» 出題内容
DXをテーマにした座談会の記事で、山口氏が紹介した顧客の例では、アフターの人材はどの事業に回されましたか。お答えください。

» 本文抜粋
====

DXで目指すのは新たなビジネスモデルの構築 業務の効率化によりCS向上とES向上を実現する

座談会「DXが切り拓く未来」

KSKと住宅事業コンサルタントの清水英雄事務所は連携して住宅事業者のDXを通じたビジネストランスフォーメーションを提案している。デジタルツールの導入自体がゴールではない、しかし、新たなビジネスモデル構築の第一歩はデジタルツールの導入から始まる。どのように基幹システムを使いこなしていくべきなのか、KSK・ビジネスソリューション事業部住宅ソリューション営業グループの山口靖営業部長、清水英雄事務所の清水英雄代表取締役、清水大悟マネージングディレクターが語る。

(左から)KSKの山口靖営業部長、清水英雄事務所の清水大悟マネージングディレクター、清水英雄代表取締役

大悟氏 今、新しい時代のビジネス構築へビジネストランスフォーメーション(BX)が不可欠となっています。DXは、企業のSDGsESGなどサスティナブルトランスフォーメーション(SX)と、事業の効率化や事業の再構築、働き方改革といったポートフォリオトランスフォーメーション(PX)とあわせ、三位一体でBXを目指すための手法です。その一体的な推進が非常に重要であることを認識する事業者さんが増えています。

英雄氏 その第一歩がデジタルツールの導入です。その導入により事業の見える化ができるようになる。すると、一つの事業にとどまらず違う部署にまたがる事業が見え、これからどのような事業に取り組んでいくべきかを検討することができます。

山口氏 弊社のお客様の例では、住宅マネージャーでアフター機能を強化し、アフターの人材をリフォーム事業に回してリフォーム事業を強化した。まさに人員の最適配置、PXです。

こうしたDX化は、顧客満足度の向上につながります。生涯にわたりライフステージごとの提案を行うためには住宅履歴の蓄積が不可欠です。どのような点検を行い、リフォームをしてきたから、今、外壁のリフォーム時期を迎えているなど、効率的な追客が可能になり、お客様の満足度を高め、信頼度向上につなげることができます。

仕事の属人化を脱するきっかけに
情報がなければ的確なアプローチはできない

山口氏 もう一つ、属人化を排除したい。「あの人に聞かないとわからない」は、仕事が属人化しているためです。

====

» 表示中の一覧
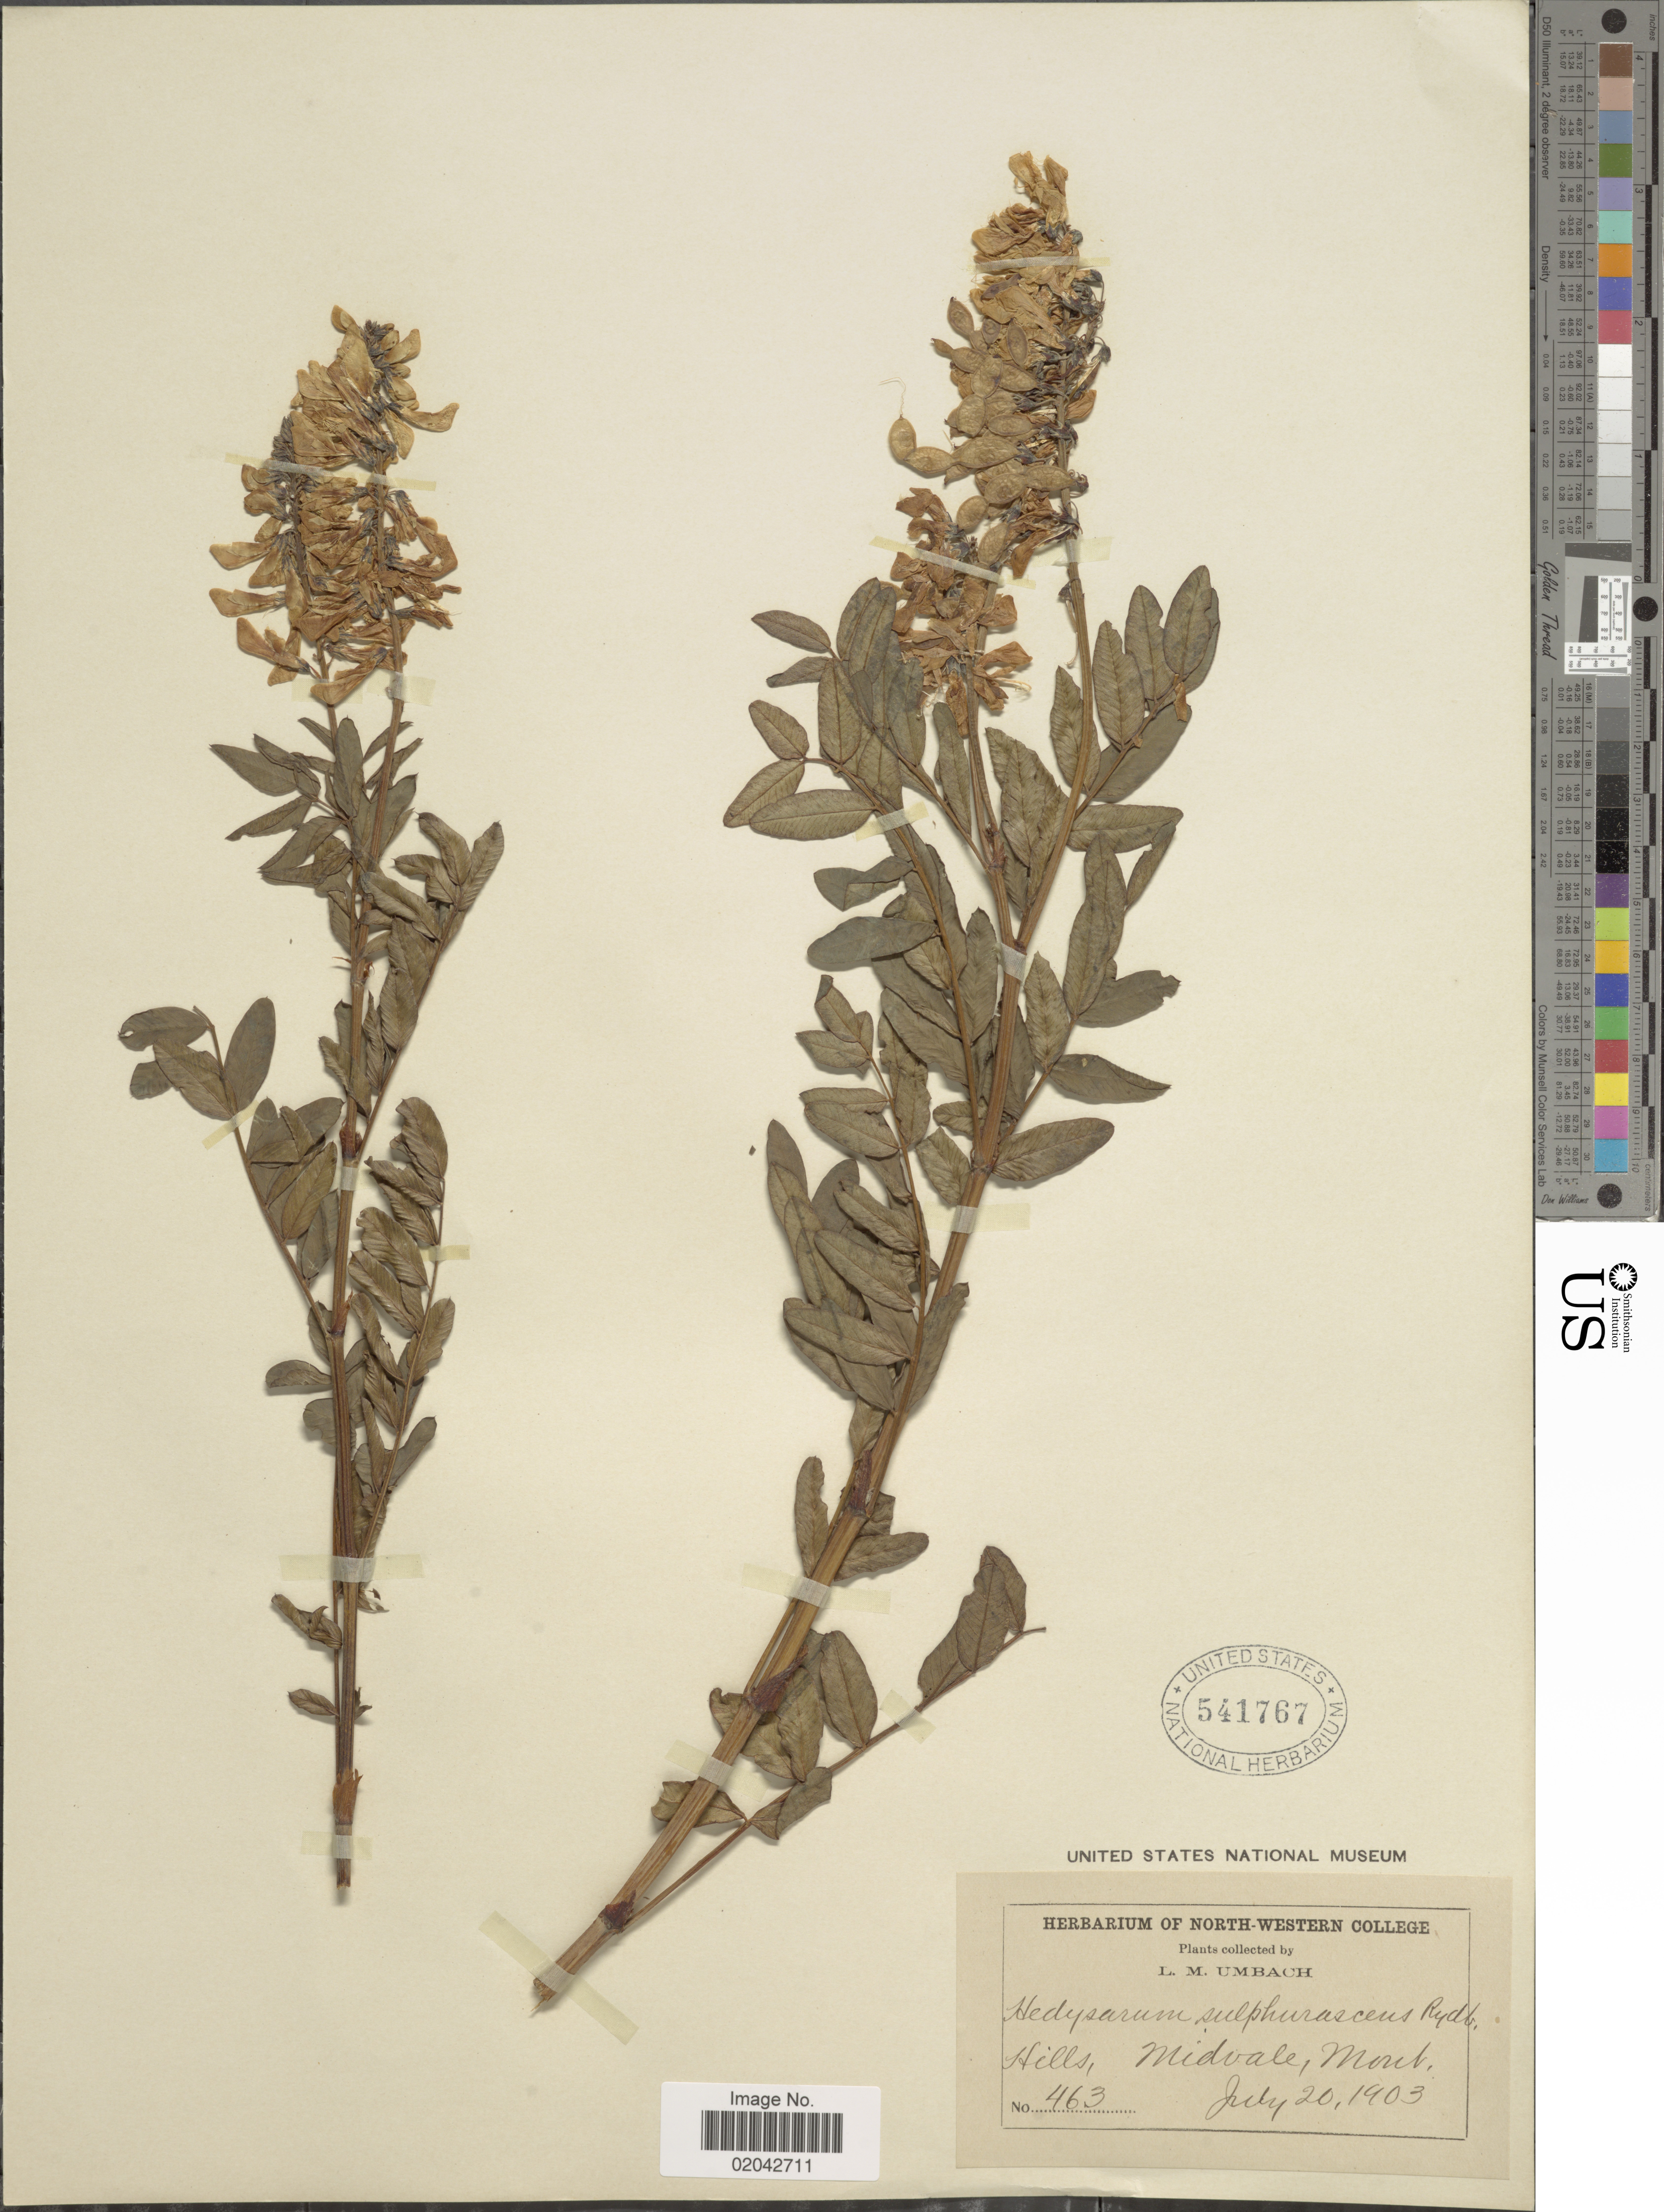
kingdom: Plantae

====

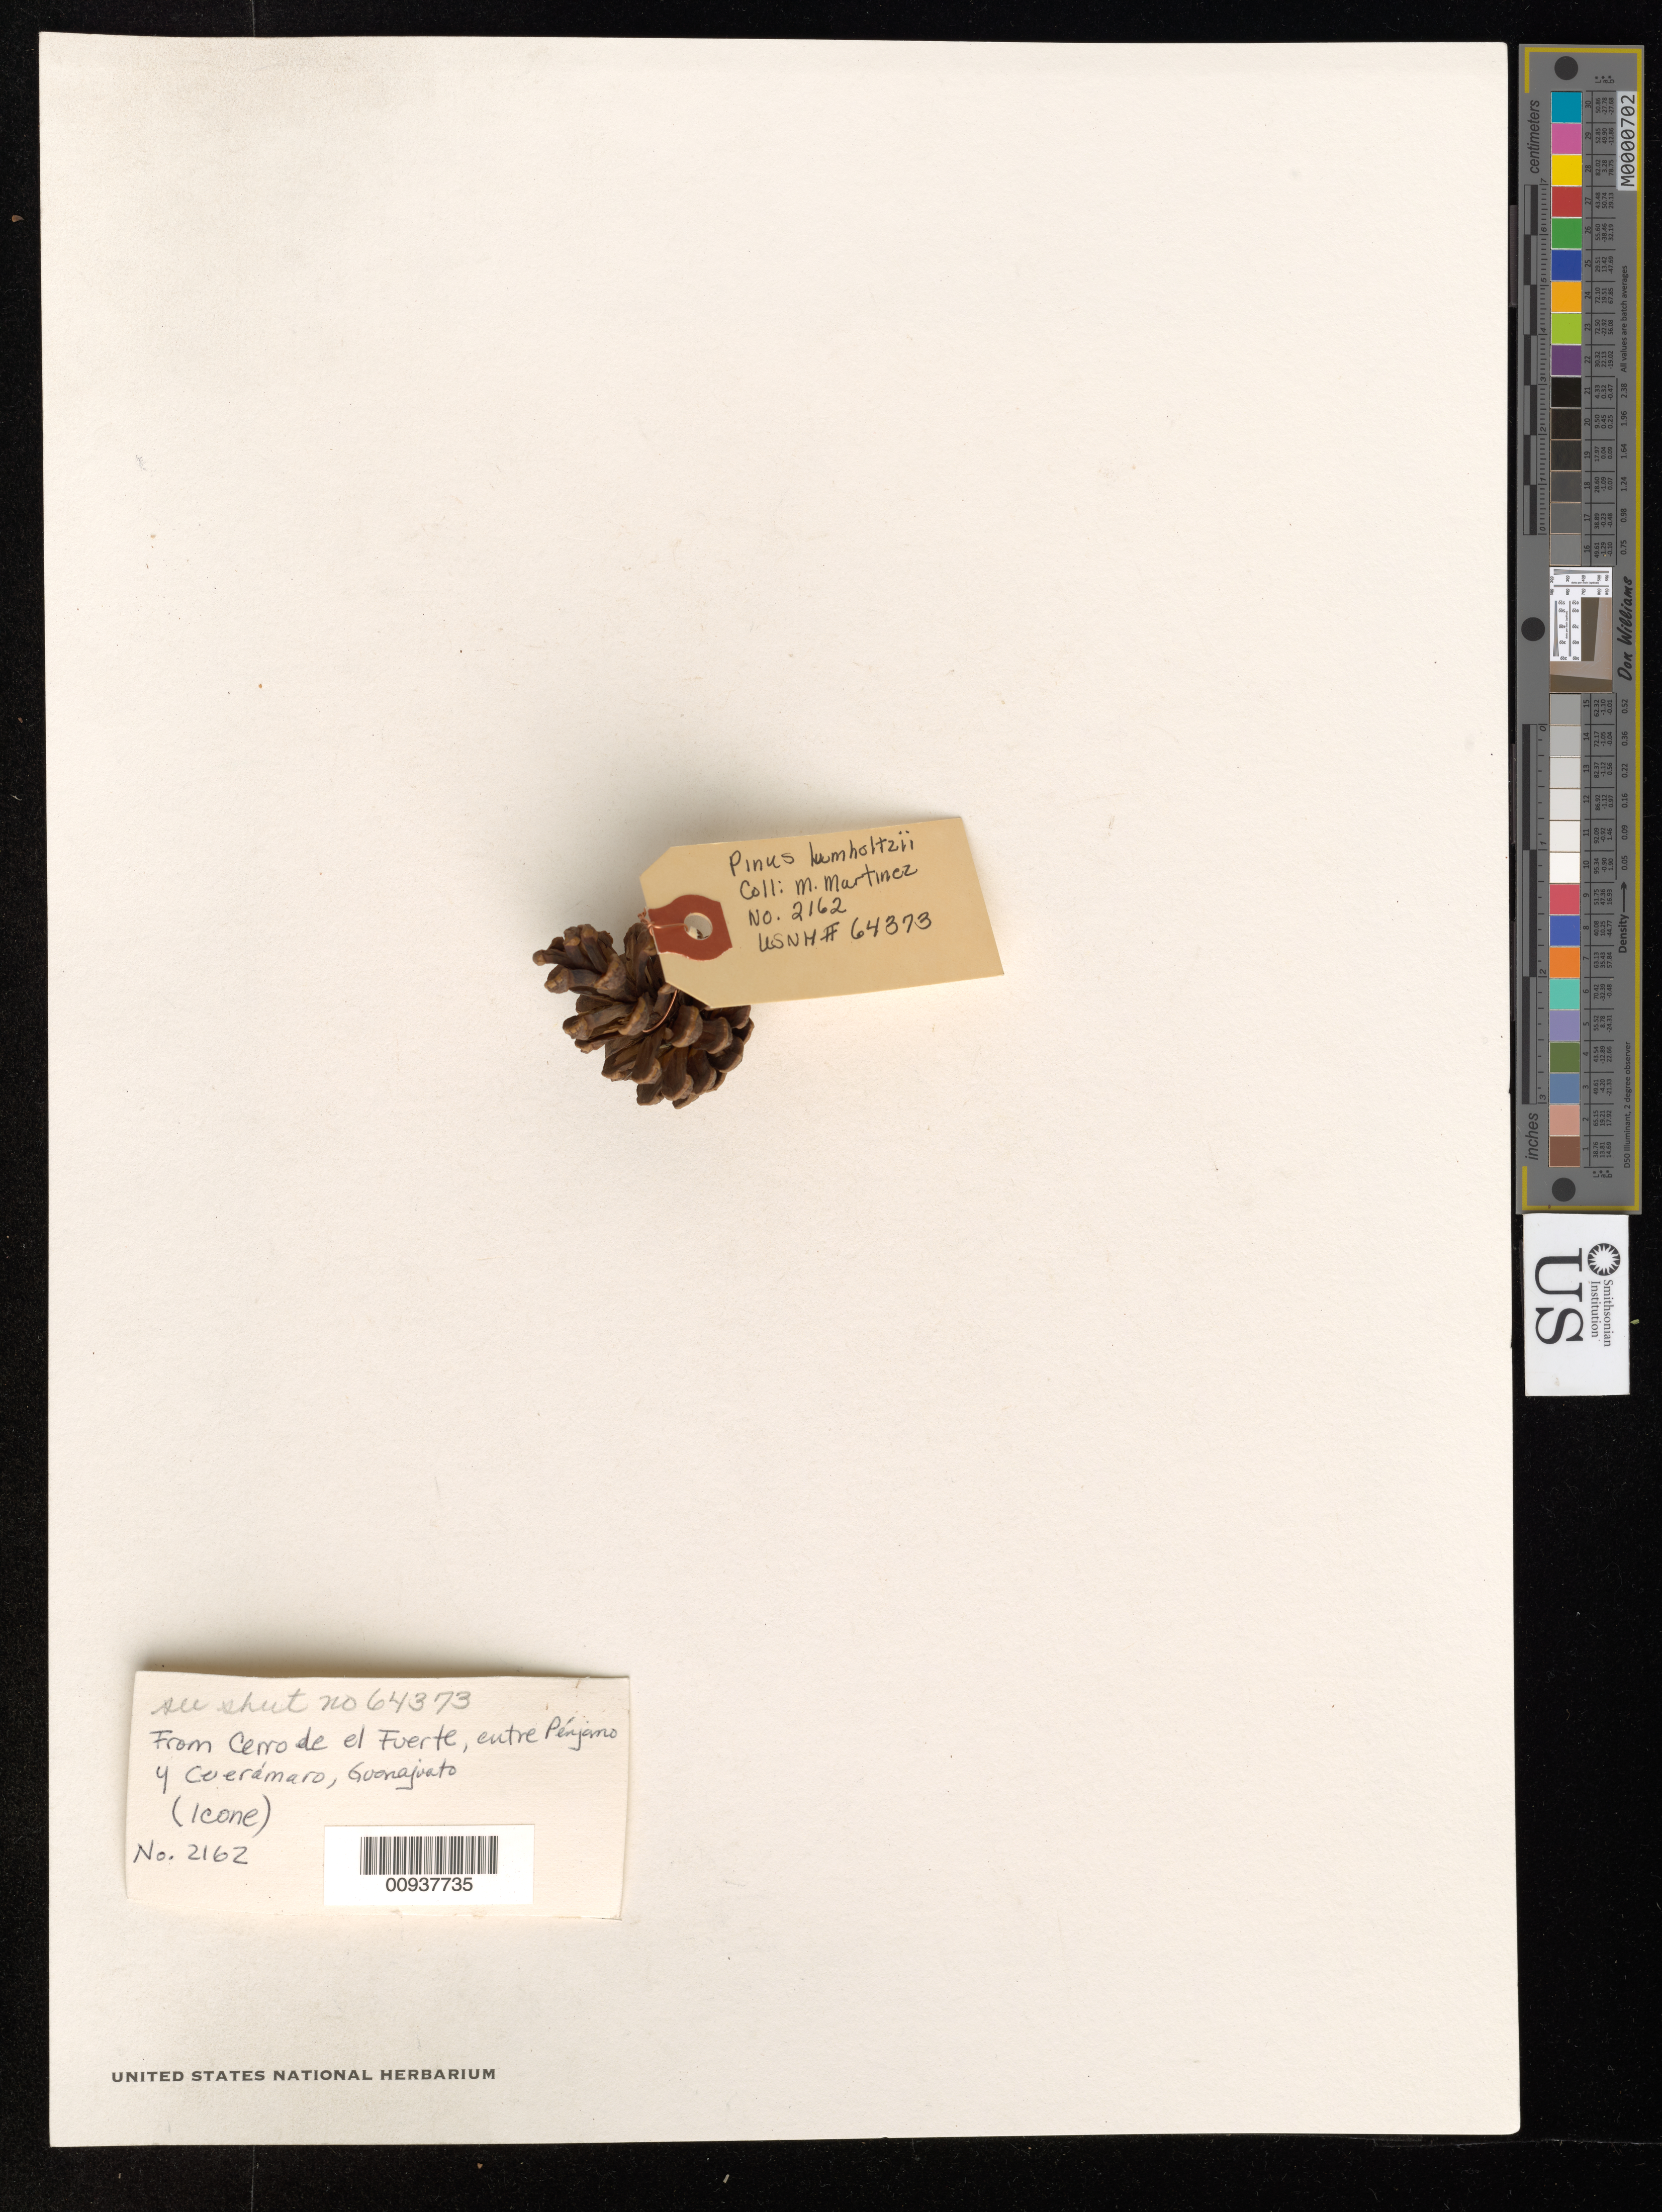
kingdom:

====

» 最終解答
リフォーム事業に回されました。